> [SUPPLIED DATA]:
____

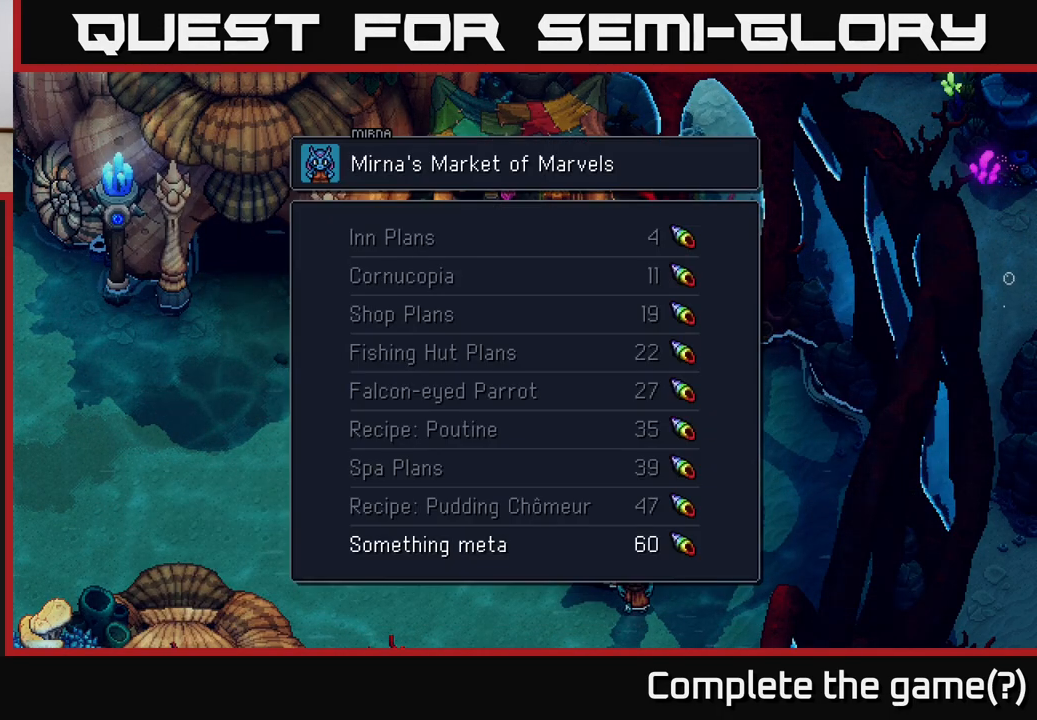
{"buttons": ["DPAD_DOWN"], "left_stick": "center", "right_stick": "center", "events": [[450, "DPAD_DOWN", "down"]]}
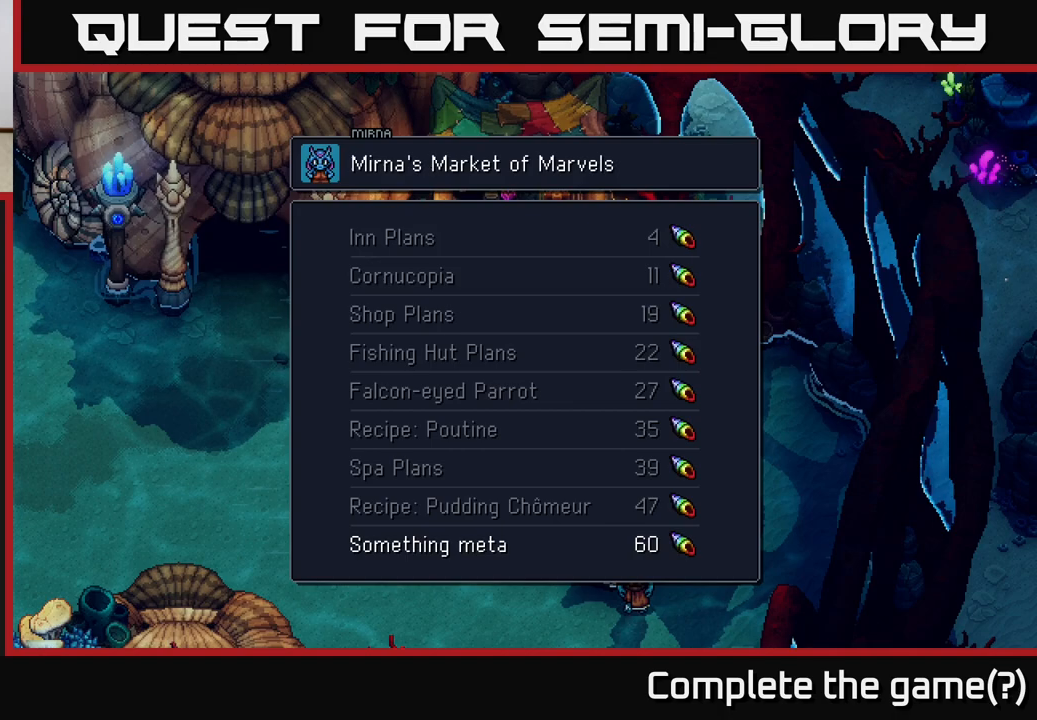
{"buttons": [], "left_stick": "center", "right_stick": "center", "events": [[67, "DPAD_DOWN", "up"], [150, "DPAD_DOWN", "down"], [233, "DPAD_DOWN", "up"], [317, "DPAD_DOWN", "down"], [417, "DPAD_DOWN", "up"]]}
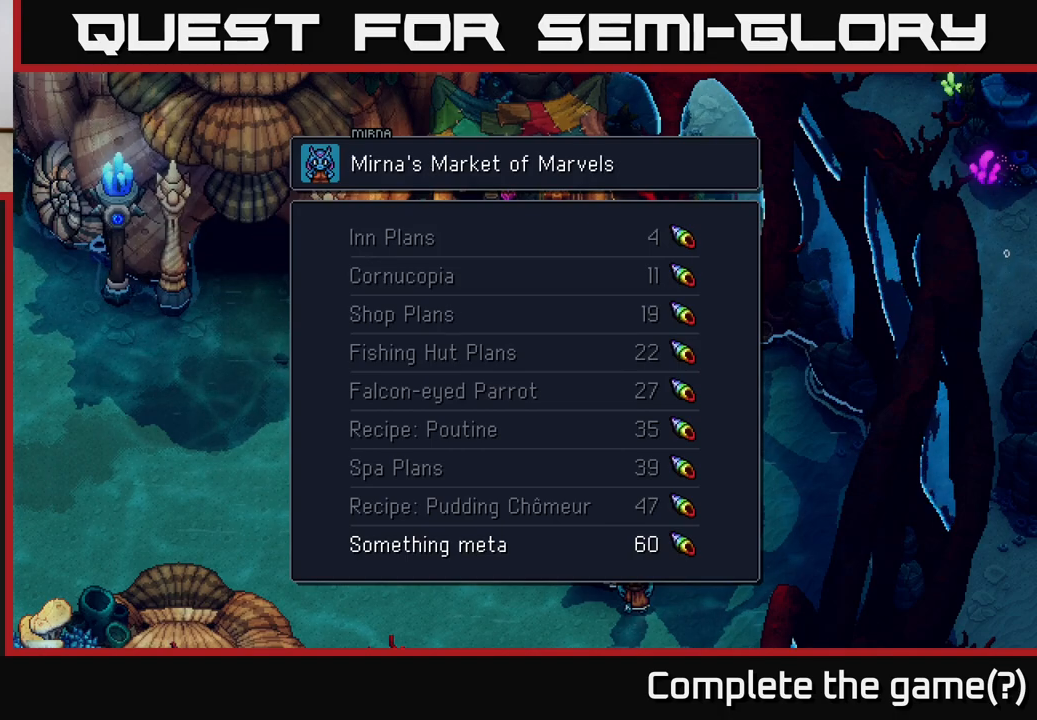
{"buttons": [], "left_stick": "down", "right_stick": "center", "events": [[300, "left_stick", "down"]]}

____

> [TASK TO COMPLETE]: The response is the full listing, copied exactly, with the pictures omitted.

> [OUTPUT FOR THIS EXERCISE]:
{"buttons": ["DPAD_DOWN"], "left_stick": "center", "right_stick": "center", "events": [[450, "DPAD_DOWN", "down"]]}
{"buttons": [], "left_stick": "center", "right_stick": "center", "events": [[67, "DPAD_DOWN", "up"], [150, "DPAD_DOWN", "down"], [233, "DPAD_DOWN", "up"], [317, "DPAD_DOWN", "down"], [417, "DPAD_DOWN", "up"]]}
{"buttons": [], "left_stick": "down", "right_stick": "center", "events": [[300, "left_stick", "down"]]}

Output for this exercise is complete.